In the June 2014 issue of JAACAP, Dr. Jonathan Posner wrote a very reasonable letter to the editor (subscription required), pointing out that other, more rigorous studies (relying on both parent and teacher report instead of parent report only) have found rates of ADHD closer to 5-7% instead of the 11% reported in the JAACAP article. He concludes that the reason for the rapidly increasing rates of ADHD diagnosis in the community may be "that a substandard approach to diagnosing ADHD has become the norm." Drs. Walkup and Rendleman wrote a reply (subscription required); here's the first paragraph of their response:
Thank you very much for your comments. Your position is one that we believe is shared by many, which is why we wrote the piece. Although we respect your and others’ opinions, we find it difficult to support the statement that rising rates are due largely to substandard assessment of ADHD—it is just too simplistic an explanation. The solution that you allude to is likely not tenable for a high-prevalence condition such as ADHD, because there just aren’t enough child psychiatrist providers to do it all. We are not advocating poor-quality diagnosis or inappropriate treatment; rather, the goal of the editorial was to understand the role of advocacy and education in rising rates, the importance of a public health approach to high-prevalence conditions, and to help child and adolescent psychiatrists come to terms with the fact that our traditional model of care, which is time intensive and highly personalized, is not likely to be able to address the public health burden of ADHD. We certainly do not want to inhibit the pediatric prescriber from taking on the challenge. They need our support to do it well.

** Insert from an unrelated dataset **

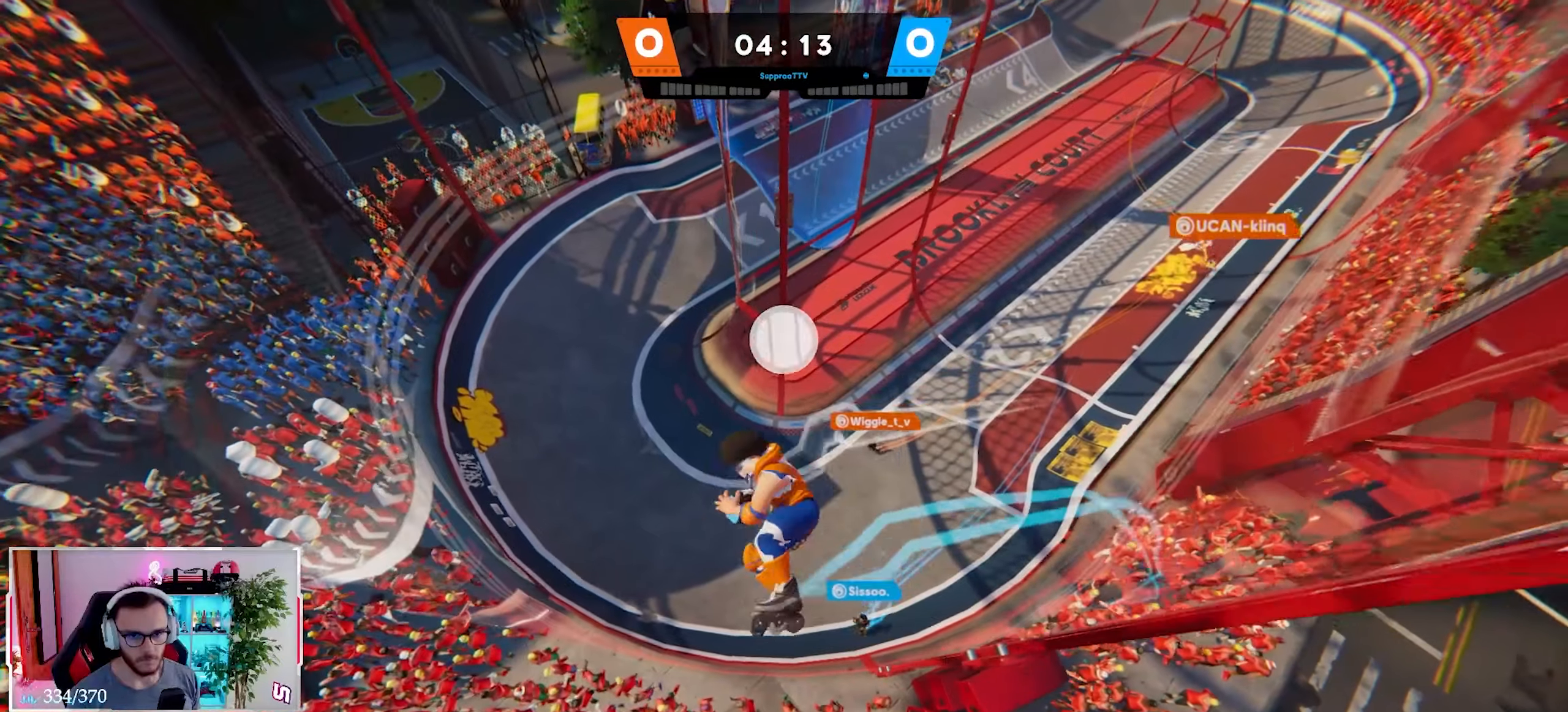
{"buttons": [], "left_stick": "down-left", "right_stick": "up", "events": [[67, "right_stick", "up"], [200, "left_stick", "down-left"]]}
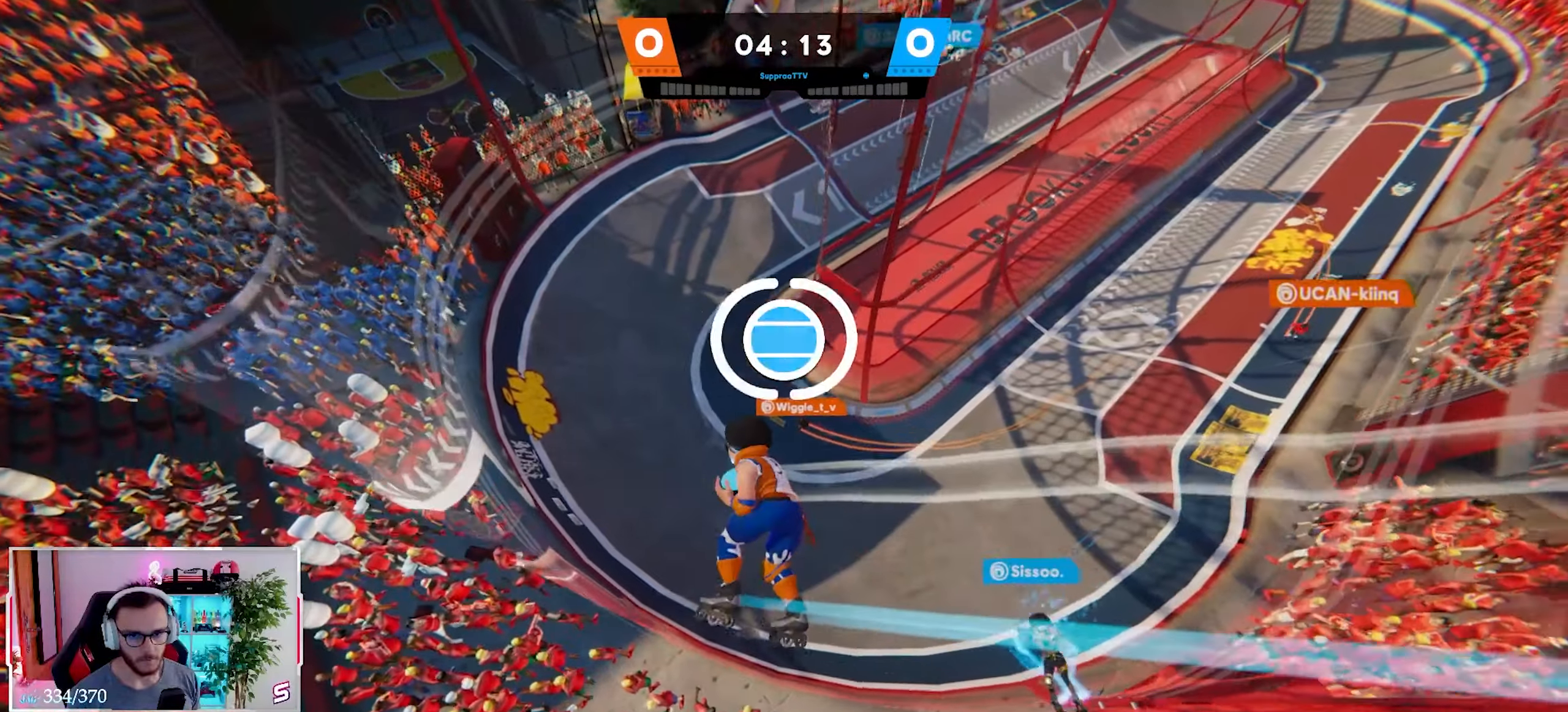
{"buttons": [], "left_stick": "down-left", "right_stick": "up-right", "events": [[183, "right_stick", "up-right"]]}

So the assumption they make is that cases of ADHD reflect a biological disorder and that increasing awareness of the condition amongst the population, diagnosing it, and treating it with medications is good and proper.

Imagine, for moment, something like this happening with the obesity epidemic. The maps of child obesity in the U.S. look suspiciously like those of the ADHD epidemic, with the highest rates in the deep South. Sure, there are drugs to treat obesity, but would anyone talk with a straight face about a "public health" approach to obesity consisting of identifying the cases and then treating them with medications? Wouldn't a better (and true) public health approach be to ensure that children can get adequate exercise, good nutrition, and that people aren't incentivized to buy the cheap calories and processed "foods" that are making them obese?

Thus, as long as the prevailing view of psychiatric conditions is a narrow one, the data will be used for narrow purposes, such as academic leaders/CEOs arguing for more resources, or to justify the high rates of psychiatric medication prescribing. Here, I'm not even going to get into some other questions I had about the athenahealth ad, including who its intended audience is and what it is trying to achieve. Most doctors recognize that EHRs do not help them care for patients. These systems mostly appeal to large clinics and hospital organizations, for reasons that I will let Dr. George Dawson's recent blog post explain.